As previously reported, multi-copy Red plasmid pTP223 failed to promote gene replacement using the PCR-generated substrates with short homology extensions in E. coli, since the linear multimers of this plasmid generated through high dosage of lambda Gam protein drove the plasmid replication in rolling circle mode may be toxic to E. coli host or compete with the recombination substrates [27–30]. Based on these observations, we learn more constructed plasmid pRKaraRed derived from RK2, low-copy and broad-host-range expression. As expected, plasmid pRKaraRed was able to promote efficient homologous recombination with short homology extension in E. coli, in P. aeruginosa PAO1, and also in Pseudomonas sp. M18 (data not shown). In E. coli, PCR cassettes flanked by only
35 bp homology LY2874455 ic50 region could induce the homologous recombination and efficient recombination happened when the PCR fragments flanked by 40 bp homology regions were used (data not shown). But in Pseudomonas PAO1 and M18, almost no transformant could be obtained using the PCR fragments with 35 bp or 40 bp homology extension, and at least 50 bp homology regions were required for efficient recombination (30~80 transformants). This is consistent with previous results that the minimum length of homology Selleck YH25448 extension required for efficient recombination may be different when the lambda Red system is used in different organisms,
which may have relevance to the characteristics of the organisms, such as the difference in GC content and so on [22–25]. Although the efficiency of recombination in Pseudomonas was lower than that in E. coli, plasmid pRKaraRed was still suitable for the gene modification in Pseudomonas. Differences in the expression of Red proteins, DNA uptake, sequence contexts and the species-specific restriction may result in the variations of recombination efficiency . The scarless modification strategy based on plasmid pRKaraRed was efficient and rapid. Single-point mutation, deletion of large operons and consecutive Non-specific serine/threonine protein kinase deletion of multiple genes could be achieved easily.
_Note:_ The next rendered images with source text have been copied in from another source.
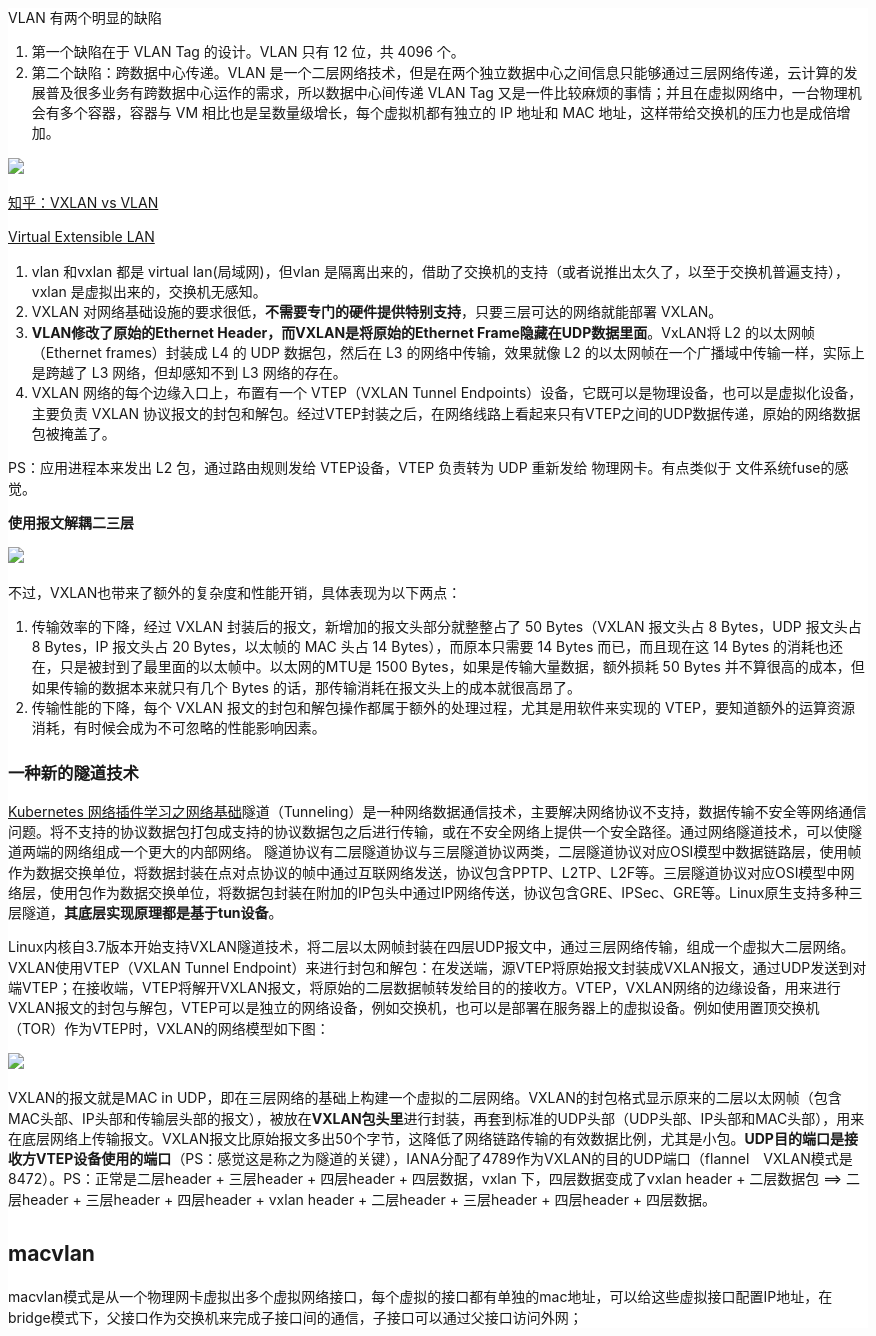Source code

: VLAN 有两个明显的缺陷
1. 第一个缺陷在于 VLAN Tag 的设计。VLAN 只有 12 位，共 4096 个。
2. 第二个缺陷：跨数据中心传递。VLAN 是一个二层网络技术，但是在两个独立数据中心之间信息只能够通过三层网络传递，云计算的发展普及很多业务有跨数据中心运作的需求，所以数据中心间传递 VLAN Tag 又是一件比较麻烦的事情；并且在虚拟网络中，一台物理机会有多个容器，容器与 VM 相比也是呈数量级增长，每个虚拟机都有独立的 IP 地址和 MAC 地址，这样带给交换机的压力也是成倍增加。

![](/public/upload/network/vxlan_frame.jpg)

[知乎：VXLAN vs VLAN](https://zhuanlan.zhihu.com/p/36165475)

[Virtual Extensible LAN](https://en.wikipedia.org/wiki/Virtual_Extensible_LAN)

1. vlan 和vxlan 都是 virtual lan(局域网)，但vlan 是隔离出来的，借助了交换机的支持（或者说推出太久了，以至于交换机普遍支持），vxlan 是虚拟出来的，交换机无感知。
2. VXLAN 对网络基础设施的要求很低，**不需要专门的硬件提供特别支持**，只要三层可达的网络就能部署 VXLAN。
3. **VLAN修改了原始的Ethernet Header，而VXLAN是将原始的Ethernet Frame隐藏在UDP数据里面**。VxLAN将 L2 的以太网帧（Ethernet frames）封装成 L4 的 UDP 数据包，然后在 L3 的网络中传输，效果就像 L2 的以太网帧在一个广播域中传输一样，实际上是跨越了 L3 网络，但却感知不到 L3 网络的存在。
4. VXLAN 网络的每个边缘入口上，布置有一个 VTEP（VXLAN Tunnel Endpoints）设备，它既可以是物理设备，也可以是虚拟化设备，主要负责 VXLAN 协议报文的封包和解包。经过VTEP封装之后，在网络线路上看起来只有VTEP之间的UDP数据传递，原始的网络数据包被掩盖了。

PS：应用进程本来发出 L2 包，通过路由规则发给 VTEP设备，VTEP 负责转为 UDP 重新发给 物理网卡。有点类似于 文件系统fuse的感觉。

**使用报文解耦二三层**

![](/public/upload/network/vxlan_vtep.png)

不过，VXLAN也带来了额外的复杂度和性能开销，具体表现为以下两点：
1. 传输效率的下降，经过 VXLAN 封装后的报文，新增加的报文头部分就整整占了 50 Bytes（VXLAN 报文头占 8 Bytes，UDP 报文头占 8 Bytes，IP 报文头占 20 Bytes，以太帧的 MAC 头占 14 Bytes），而原本只需要 14 Bytes 而已，而且现在这 14 Bytes 的消耗也还在，只是被封到了最里面的以太帧中。以太网的MTU是 1500 Bytes，如果是传输大量数据，额外损耗 50 Bytes 并不算很高的成本，但如果传输的数据本来就只有几个 Bytes 的话，那传输消耗在报文头上的成本就很高昂了。
2. 传输性能的下降，每个 VXLAN 报文的封包和解包操作都属于额外的处理过程，尤其是用软件来实现的 VTEP，要知道额外的运算资源消耗，有时候会成为不可忽略的性能影响因素。

### 一种新的隧道技术

[Kubernetes 网络插件学习之网络基础](https://mp.weixin.qq.com/s/yAkxR7YZY3uX5wow51Psig)隧道（Tunneling）是一种网络数据通信技术，主要解决网络协议不支持，数据传输不安全等网络通信问题。将不支持的协议数据包打包成支持的协议数据包之后进行传输，或在不安全网络上提供一个安全路径。通过网络隧道技术，可以使隧道两端的网络组成一个更大的内部网络。 隧道协议有二层隧道协议与三层隧道协议两类，二层隧道协议对应OSI模型中数据链路层，使用帧作为数据交换单位，将数据封装在点对点协议的帧中通过互联网络发送，协议包含PPTP、L2TP、L2F等。三层隧道协议对应OSI模型中网络层，使用包作为数据交换单位，将数据包封装在附加的IP包头中通过IP网络传送，协议包含GRE、IPSec、GRE等。Linux原生支持多种三层隧道，**其底层实现原理都是基于tun设备**。

Linux内核自3.7版本开始支持VXLAN隧道技术，将二层以太网帧封装在四层UDP报文中，通过三层网络传输，组成一个虚拟大二层网络。VXLAN使用VTEP（VXLAN Tunnel Endpoint）来进行封包和解包：在发送端，源VTEP将原始报文封装成VXLAN报文，通过UDP发送到对端VTEP；在接收端，VTEP将解开VXLAN报文，将原始的二层数据帧转发给目的的接收方。VTEP，VXLAN网络的边缘设备，用来进行VXLAN报文的封包与解包，VTEP可以是独立的网络设备，例如交换机，也可以是部署在服务器上的虚拟设备。例如使用置顶交换机（TOR）作为VTEP时，VXLAN的网络模型如下图：

![](/public/upload/network/vxlan_tor.png)

VXLAN的报文就是MAC in UDP，即在三层网络的基础上构建一个虚拟的二层网络。VXLAN的封包格式显示原来的二层以太网帧（包含MAC头部、IP头部和传输层头部的报文），被放在**VXLAN包头里**进行封装，再套到标准的UDP头部（UDP头部、IP头部和MAC头部），用来在底层网络上传输报文。VXLAN报文比原始报文多出50个字节，这降低了网络链路传输的有效数据比例，尤其是小包。**UDP目的端口是接收方VTEP设备使用的端口**（PS：感觉这是称之为隧道的关键），IANA分配了4789作为VXLAN的目的UDP端口（flannel　VXLAN模式是8472）。PS：正常是二层header + 三层header + 四层header + 四层数据，vxlan 下，四层数据变成了vxlan header + 二层数据包 ==> 二层header + 三层header + 四层header + vxlan header + 二层header + 三层header + 四层header + 四层数据。 

## macvlan 

macvlan模式是从一个物理网卡虚拟出多个虚拟网络接口，每个虚拟的接口都有单独的mac地址，可以给这些虚拟接口配置IP地址，在bridge模式下，父接口作为交换机来完成子接口间的通信，子接口可以通过父接口访问外网；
One plasmid and PCR cassette flanked by 50 bp homology regions were enough to induce efficient recombination, meaning only one step PCR amplification was needed. And as the marker cassettes could be used repeatedly, only the homology regions should be changed to perform the modifications of different genes, which may alleviate the workload of primer design. Furthermore, the expression of the lambda Red proteins were driven by the tightly regulated promoter P BAD , of which the basal expression level was very low in the absence of its inducer. This will minimize the unwanted recombination and increase the efficiency of homologous recombination.